Example 2: Input: grid = [[1,0,0,0],[1,1,0,0]] hits = [[1,1],[1,0]] Output: [0,0] Explanation: When we erase the brick at (1, 0), the brick at (1, 1) has already disappeared due to the last move. So each erasure will cause no bricks dropping.

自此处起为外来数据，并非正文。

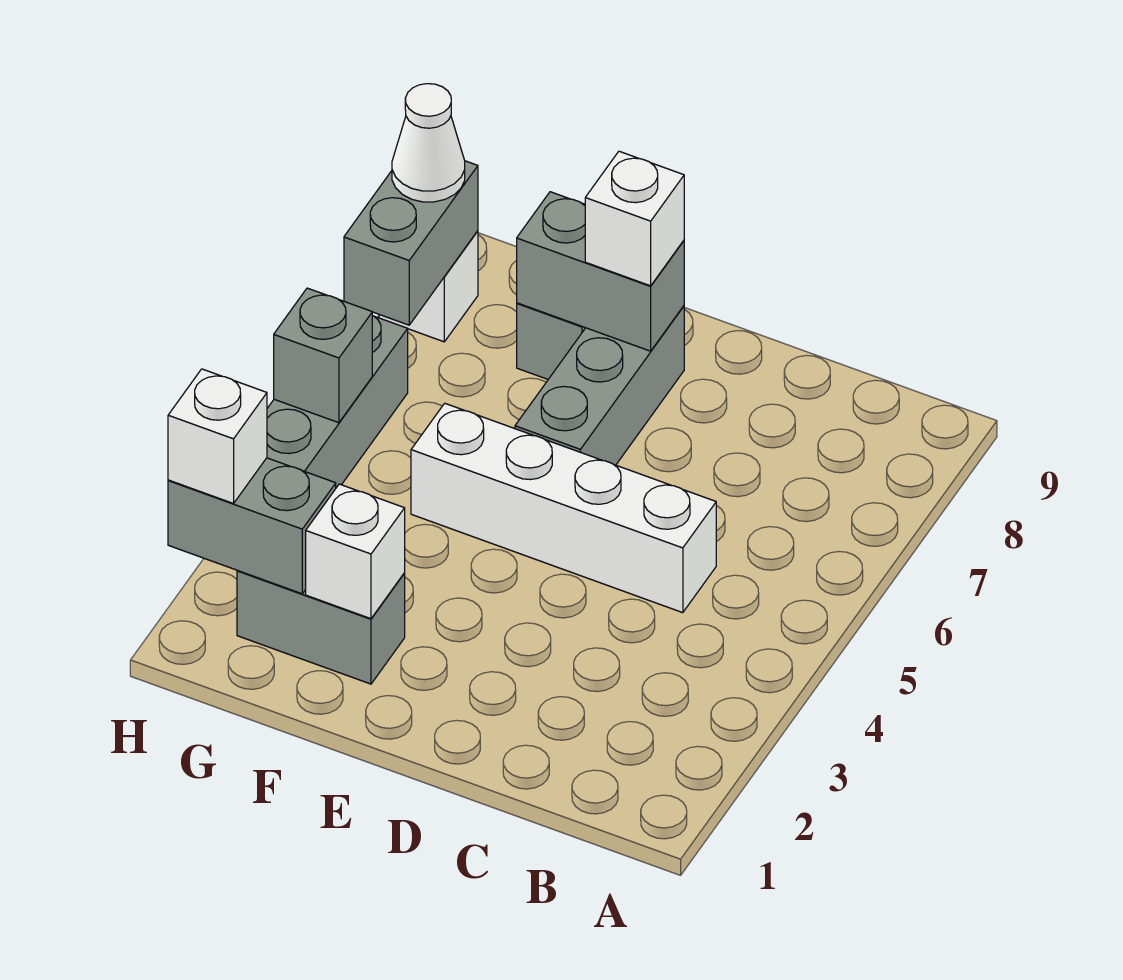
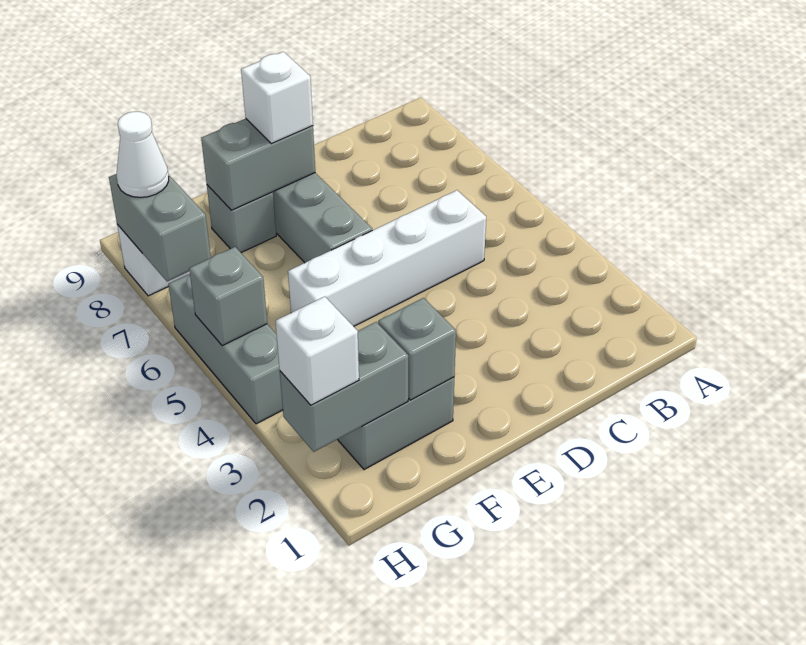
white 1x1 brick [306,484,405,619] -> grey 1x1 brick [378,298,456,400]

Note that the erased brick (1, 0) will not be counted as a dropped brick.
Note:
- The number of rows and columns in the grid will be in the range [1, 200].
- The number of erasures will not exceed the area of the grid.

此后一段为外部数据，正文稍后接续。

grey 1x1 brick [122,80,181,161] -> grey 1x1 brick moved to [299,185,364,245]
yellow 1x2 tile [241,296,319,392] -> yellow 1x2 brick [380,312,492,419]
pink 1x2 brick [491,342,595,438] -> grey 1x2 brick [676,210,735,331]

- It is guaranteed that each erasure will be different from any other erasure, and located inside the grid.
- An erasure may refer to a location with no brick - if it does, no bricks drop.
题目大意:
二维01矩阵grid表示砖墙,1表示砖块,0表示空白。
当砖块失去位于顶部的砖块互相连通时,就会被抹除。
按顺序hits抹除一些砖块,求每一次抹除后会连带多少砖块被抹除。
解题思路:
逆序遍历hits + 并查集 + BFS
Python代码:
class Solution(object):
def hitBricks(self, grid, hits):
"""
:type grid: List[List[int]]
:type hits: List[List[int]]
:rtype: List[int]
"""
parents = {0 : 0}
gcnts = {0 : 0}
h, w = len(grid), len(grid[0])
def father(i):
while parents[i] != i:
i = parents[i]
return i
def union(a, b):
a = father(a)
b = father(b)
if a == b: return
if a > b: a, b = b, a
parents[b] = a
gcnts[a] += gcnts[b]
def fidx(x, y):
return x * w + y + 1
for x in range(h):
for y in range(w):
if not grid[x][y]: continue
idx = fidx(x, y)
gcnts[idx] = 1
parents[idx] = idx
for x, y in hits: grid[x][y] -= 1
def neighbors(x, y):
for dx, dy in ((1, 0), (-1, 0), (0, 1), (0, -1)):
nx, ny = x + dx, y + dy
if 0 <= nx < h and 0 <= ny < w and grid[nx][ny] > 0:
yield nx, ny
def bfs(x, y):
q = [(x, y)]
while q:
x, y = q.pop(0)
idx = fidx(x, y)
for nx, ny in neighbors(x, y):
nidx = fidx(nx, ny)
if father(idx) != father(nidx):
union(idx, nidx)
q.append((nx, ny))
for y in range(w):
if grid[0][y] == 1:
union(fidx(0, y), 0)
bfs(0, y)
cnt = gcnts[0]
ans = []
for x, y in hits[::-1]:
if grid[x][y] < 0:
ans.append(0)
else:
p = father(fidx(x, y))
if x == 0 and p > 0: union(p, 0)
grid[x][y] = 1
bfs(x, y)
delta = gcnts[0] - cnt
ans.append(max(delta - 1, 0))
cnt = gcnts[0]
return ans[::-1]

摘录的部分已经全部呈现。